Context: I am over 60, and my water activities include an occasional kayak paddle on Dryden Lake, a once-in-awhile canoe float on Cayuga Lake, an annual swim (once per summer) in the Atlantic Ocean, and showers; my favorite in this list is showering because I have mastered it. Agreeing to practice with the dragon boaters had been impulsive. I hoped it wouldn’t end disastrous.
In a state that teetered between determination and resignation, I got in my car on the appointed Saturday and drove to Cass Park. It was early October. The morning was cool and bright; the lake calm, its color shifting through shades of blue and gray as high clouds rearranged themselves and the sunlight.
The club members were welcoming and helpful. In short order, I was sized-up and handed a paddle and life vest. Then came a test. Could I get to my assigned seat in the boat without toppling myself or the paddle into the water? I did. It was my second small victory of the morning – the first one was showing up.
Once seated, I got a quick orientation thanks to Ithaca club members Alan Karasin, Robert Chapman and John Mayer, all experienced paddlers happy to mentor newcomers. Where a paddler sits depends on weight, stroke speed and strength. I was one seat away from the steerer. This is not the power section.
The paddle stroke in dragon boating at first feels awkward, almost counterintuitive, and takes practice. You have to lean over the water, stretch far forward with the paddle, and pull the stroke through with every muscle you can bring to the party. This is not your mama’s canoeing maneuver.
Once away from the dock, the steerer puts the paddlers through their paces, alternating between faster and slower rhythms, and having different sections of the boat paddle while others rest. Two minutes can be an eternity when closing in on a rhythm that approximates racing speed.

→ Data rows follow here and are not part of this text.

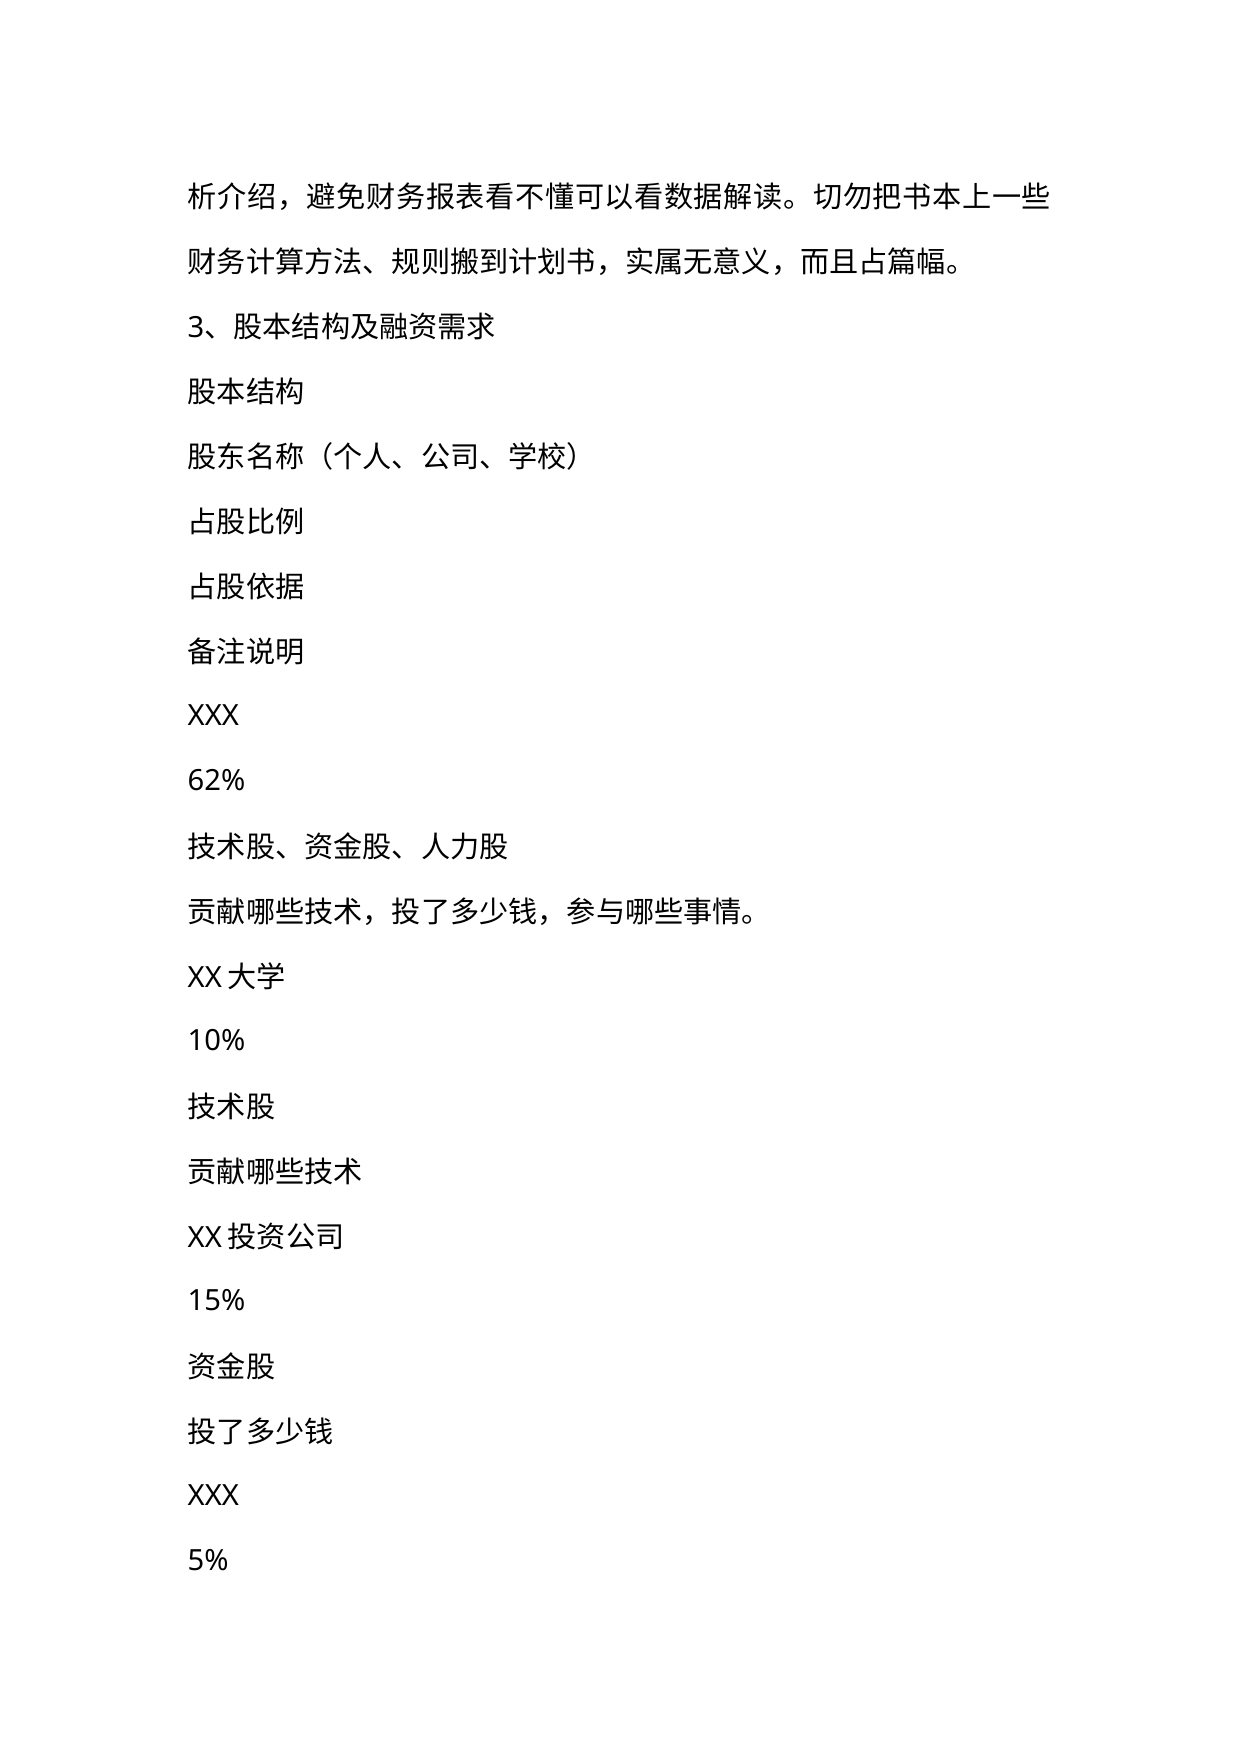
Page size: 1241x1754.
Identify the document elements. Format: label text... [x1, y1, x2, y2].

text 占股依据 [187, 552, 1053, 617]
text 技术股 [187, 1072, 1053, 1137]
text 5% [187, 1527, 1053, 1592]
text XX投资公司 [187, 1202, 1053, 1267]
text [187, 162, 1053, 292]
text XXX [187, 1462, 1053, 1527]
text 15% [187, 1267, 1053, 1332]
text 资金股 [187, 1332, 1053, 1397]
text 贡献哪些技术 [187, 1137, 1053, 1202]
text 3、股本结构及融资需求 [187, 292, 1053, 357]
text XX大学 [187, 942, 1053, 1007]
text 投了多少钱 [187, 1397, 1053, 1462]
text 贡献哪些技术，投了多少钱，参与哪些事情。 [187, 877, 1053, 942]
text 技术股、资金股、人力股 [187, 812, 1053, 877]
text 股本结构 [187, 357, 1053, 422]
text 10% [187, 1007, 1053, 1072]
text 62% [187, 747, 1053, 812]
text 备注说明 [187, 617, 1053, 682]
text 股东名称（个人、公司、学校） [187, 422, 1053, 487]
text XXX [187, 682, 1053, 747]
text 占股比例 [187, 487, 1053, 552]
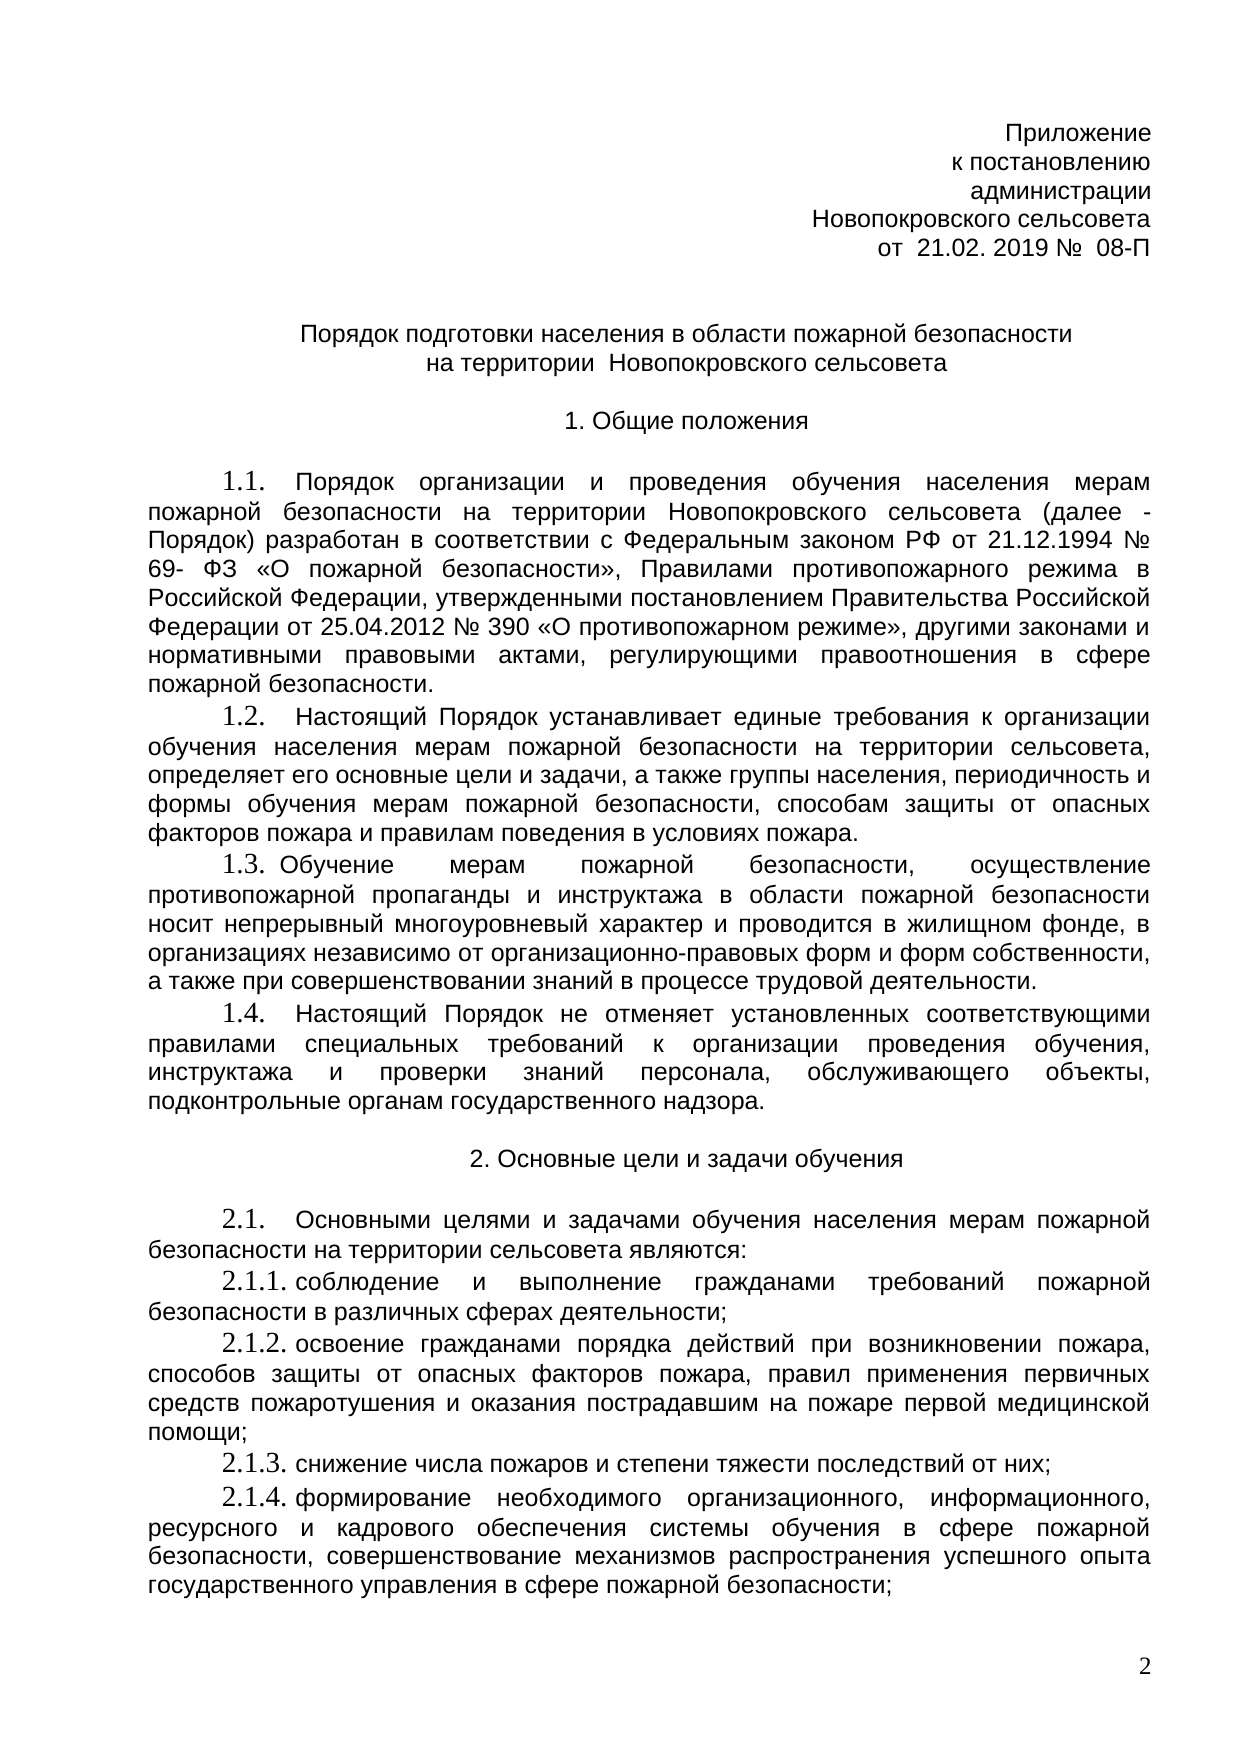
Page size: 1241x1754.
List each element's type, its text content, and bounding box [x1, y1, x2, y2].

list Основными целями и задачами обучения населения мерам пожарной безопасности на территории сельсовета являются: [148, 1201, 1152, 1263]
list Обучение мерам пожарной безопасности, осуществление противопожарной пропаганды и инструктажа в области пожарной безопасности носит непрерывный многоуровневый характер и проводится в жилищном фонде, в организациях независимо от организационно-правовых форм и форм собственности, а также при совершенствовании знаний в процессе трудовой деятельности. [148, 846, 1152, 995]
list освоение гражданами порядка действий при возникновении пожара, способов защиты от опасных факторов пожара, правил применения первичных средств пожаротушения и оказания пострадавшим на пожаре первой медицинской помощи; [148, 1326, 1152, 1445]
text от 21.02. 2019 № 08-П [148, 233, 1152, 262]
text Новопокровского сельсовета [148, 204, 1152, 233]
text на территории Новопокровского сельсовета [148, 348, 1152, 377]
text 1. Общие положения [148, 406, 1152, 434]
list Настоящий Порядок устанавливает единые требования к организации обучения населения мерам пожарной безопасности на территории сельсовета, определяет его основные цели и задачи, а также группы населения, периодичность и формы обучения мерам пожарной безопасности, способам защиты от опасных факторов пожара и правилам поведения в условиях пожара. [148, 698, 1152, 846]
list Порядок организации и проведения обучения населения мерам пожарной безопасности на территории Новопокровского сельсовета (далее - Порядок) разработан в соответствии с Федеральным законом РФ от 21.12.1994 № 69- ФЗ «О пожарной безопасности», Правилами противопожарного режима в Российской Федерации, утвержденными постановлением Правительства Российской Федерации от 25.04.2012 № 390 «О противопожарном режиме», другими законами и нормативными правовыми актами, регулирующими правоотношения в сфере пожарной безопасности. [148, 463, 1152, 698]
list формирование необходимого организационного, информационного, ресурсного и кадрового обеспечения системы обучения в сфере пожарной безопасности, совершенствование механизмов распространения успешного опыта государственного управления в сфере пожарной безопасности; [148, 1479, 1152, 1599]
text Порядок подготовки населения в области пожарной безопасности [148, 319, 1152, 348]
list Настоящий Порядок не отменяет установленных соответствующими правилами специальных требований к организации проведения обучения, инструктажа и проверки знаний персонала, обслуживающего объекты, подконтрольные органам государственного надзора. [148, 995, 1152, 1115]
text к постановлению администрации [148, 147, 1152, 204]
text 2. Основные цели и задачи обучения [148, 1143, 1152, 1172]
text Приложение [148, 118, 1152, 147]
list снижение числа пожаров и степени тяжести последствий от них; [148, 1445, 1152, 1479]
list соблюдение и выполнение гражданами требований пожарной безопасности в различных сферах деятельности; [148, 1263, 1152, 1326]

A boat is 40 feet long; at full strength it carries 20 individuals, 18 paddlers, a drummer in front and a steerer in the rear. To be an able steerer requires understanding wind, waves, temperature variables, strategy, balance dynamics of boats, and a keen sense of your team’s strengths and weaknesses. It’s also the cheerleader position and task master spot. I was not asked if I’d like to try it. Drummers don’t set the pace, the beat mimics the paddlers’ rhythm. It’s an auditory cue that reinforces the stroke speed underway.
When the practice ended, I was tired and, yes, feeling just the teeniest self-righteous. I had kept up – most of the time. It was great fun and a great work out. Other positives of the morning: no heart attack, no falling in the water, and met interesting people of all shapes, ages (several in my own decade), sizes, colors and backgrounds. Before the practice started, I had asked club member Sean Williams if there was one thing he thought important for me to know. He laughed and said, “We make it a point to come back to the dock with the same number of paddlers we started with.” And so we did.
Where to find dragon boats
To witness serious dragon boat competition, and learn more about Chinese culture, don’t miss the 2014 Finger Lakes International Dragon Boat Festival at Cass Park in Ithaca. This year, it’s on Saturday, July 12. Visit fingerlakesdragonboat.org for more information.
For more info about the Ithaca club, check out ithacadragonboat.org. During the season, from May through mid-October, the club practices three times a week, and sessions begin and end at Cass Park in Ithaca. Paddles, life jackets, interesting people and fun are provided, but bring your own water. As for my own piece of advice, don’t wear jeans – damp denim weighs a ton!